Field investigation of topographic effects using mine seismicity

This dissertation details work aimed at better understanding topographic effects in earthquake ground motions. The experiment, conducted in Central-Eastern Utah, used frequent and predictable seismicity produced by underground longwall coal mining as a source of low-intensity ground motions. Locally-dense arrays of seismometers deployed over various topographic features were used to passively monitor seismic energy produced by mining-induced implosions and/or stress redistribution in the subsurface. The research consisted of two separate studies: an initial feasibility experiment (Phase I) followed by a larger-scale main study (Phase II). Over 50 distinct, small-magnitude (M[subscript 'L'] < 1.6) seismic events were identified in each phase. These events were analyzed for topographic effects in the time domain using the Peak Ground Velocity (PGV), and in the frequency domain using the Standard Spectral Ratio (SSR) method, the Median Reference Method (MRM), and the Horizontal-to-Vertical Spectral Ratio (HVSR) method. The polarities of the horizontal ground motions were also visualized using directional analyses. The various analysis methods were compared to assess their ability to estimate amplification factors and determine the topographic frequencies of interest for each feature instrumented. The MRM was found to provide the most consistent, and presumably accurate, estimates of the amplification factor and frequency range for topographic effects.
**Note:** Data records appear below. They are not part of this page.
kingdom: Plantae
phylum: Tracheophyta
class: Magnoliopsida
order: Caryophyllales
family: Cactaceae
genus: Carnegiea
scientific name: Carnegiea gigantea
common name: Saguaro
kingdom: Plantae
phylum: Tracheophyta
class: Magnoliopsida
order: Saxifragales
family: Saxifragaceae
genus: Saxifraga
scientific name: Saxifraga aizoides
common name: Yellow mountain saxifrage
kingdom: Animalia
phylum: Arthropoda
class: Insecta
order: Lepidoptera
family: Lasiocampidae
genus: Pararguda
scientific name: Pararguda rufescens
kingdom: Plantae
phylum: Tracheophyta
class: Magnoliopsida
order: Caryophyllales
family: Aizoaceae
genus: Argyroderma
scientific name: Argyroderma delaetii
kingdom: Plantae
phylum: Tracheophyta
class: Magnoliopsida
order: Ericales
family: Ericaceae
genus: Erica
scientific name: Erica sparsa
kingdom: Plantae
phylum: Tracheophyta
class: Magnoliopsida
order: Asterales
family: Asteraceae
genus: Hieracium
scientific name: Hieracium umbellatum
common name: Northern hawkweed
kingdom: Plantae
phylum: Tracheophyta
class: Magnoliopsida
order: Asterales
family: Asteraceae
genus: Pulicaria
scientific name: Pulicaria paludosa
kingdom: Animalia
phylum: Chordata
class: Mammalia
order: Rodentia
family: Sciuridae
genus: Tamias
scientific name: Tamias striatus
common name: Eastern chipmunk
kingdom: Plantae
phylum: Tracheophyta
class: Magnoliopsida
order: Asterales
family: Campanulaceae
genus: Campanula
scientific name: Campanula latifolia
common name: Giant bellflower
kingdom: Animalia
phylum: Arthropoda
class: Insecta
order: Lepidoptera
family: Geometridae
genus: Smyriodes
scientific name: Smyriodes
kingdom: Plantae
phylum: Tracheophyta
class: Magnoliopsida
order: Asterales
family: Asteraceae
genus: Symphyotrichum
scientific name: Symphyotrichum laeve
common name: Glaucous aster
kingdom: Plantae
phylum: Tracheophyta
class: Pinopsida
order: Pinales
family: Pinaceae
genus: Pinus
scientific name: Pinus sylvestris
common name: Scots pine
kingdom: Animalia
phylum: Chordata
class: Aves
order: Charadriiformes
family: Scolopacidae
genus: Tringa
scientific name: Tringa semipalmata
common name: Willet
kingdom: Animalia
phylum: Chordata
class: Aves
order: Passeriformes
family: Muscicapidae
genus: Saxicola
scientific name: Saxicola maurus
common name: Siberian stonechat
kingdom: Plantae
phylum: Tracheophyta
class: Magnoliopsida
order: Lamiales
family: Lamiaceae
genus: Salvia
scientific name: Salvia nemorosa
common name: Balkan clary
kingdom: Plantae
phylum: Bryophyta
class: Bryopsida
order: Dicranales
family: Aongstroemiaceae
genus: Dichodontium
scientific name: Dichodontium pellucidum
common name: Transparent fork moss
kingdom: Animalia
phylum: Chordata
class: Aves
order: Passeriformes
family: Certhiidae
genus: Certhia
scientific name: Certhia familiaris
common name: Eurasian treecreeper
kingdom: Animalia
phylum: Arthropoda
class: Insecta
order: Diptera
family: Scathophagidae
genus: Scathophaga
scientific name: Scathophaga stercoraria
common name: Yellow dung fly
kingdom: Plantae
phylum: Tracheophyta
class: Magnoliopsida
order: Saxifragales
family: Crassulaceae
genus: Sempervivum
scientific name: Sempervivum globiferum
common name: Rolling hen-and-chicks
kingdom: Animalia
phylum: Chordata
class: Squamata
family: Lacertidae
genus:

Results from this study clearly indicated that topographic amplification of ground motions does in fact occur. These amplifications were very frequency dependent, and the frequency range was correctly estimated in many, but not all, cases using simplified, analytical methods based on the geotechnical and geometrical properties of the topography. Amplifications in this study were found to generally range from 2 to 3 times a reference/baseline site condition, with some complex 3D features experiencing amplifications as high as 10. Maximum amplifications occurred near the crest of topographic features with slope angles greater than approximately 15 degrees, and the amplifications were generally oriented in the direction of steepest topographic relief, with some dependency on wave propagation direction.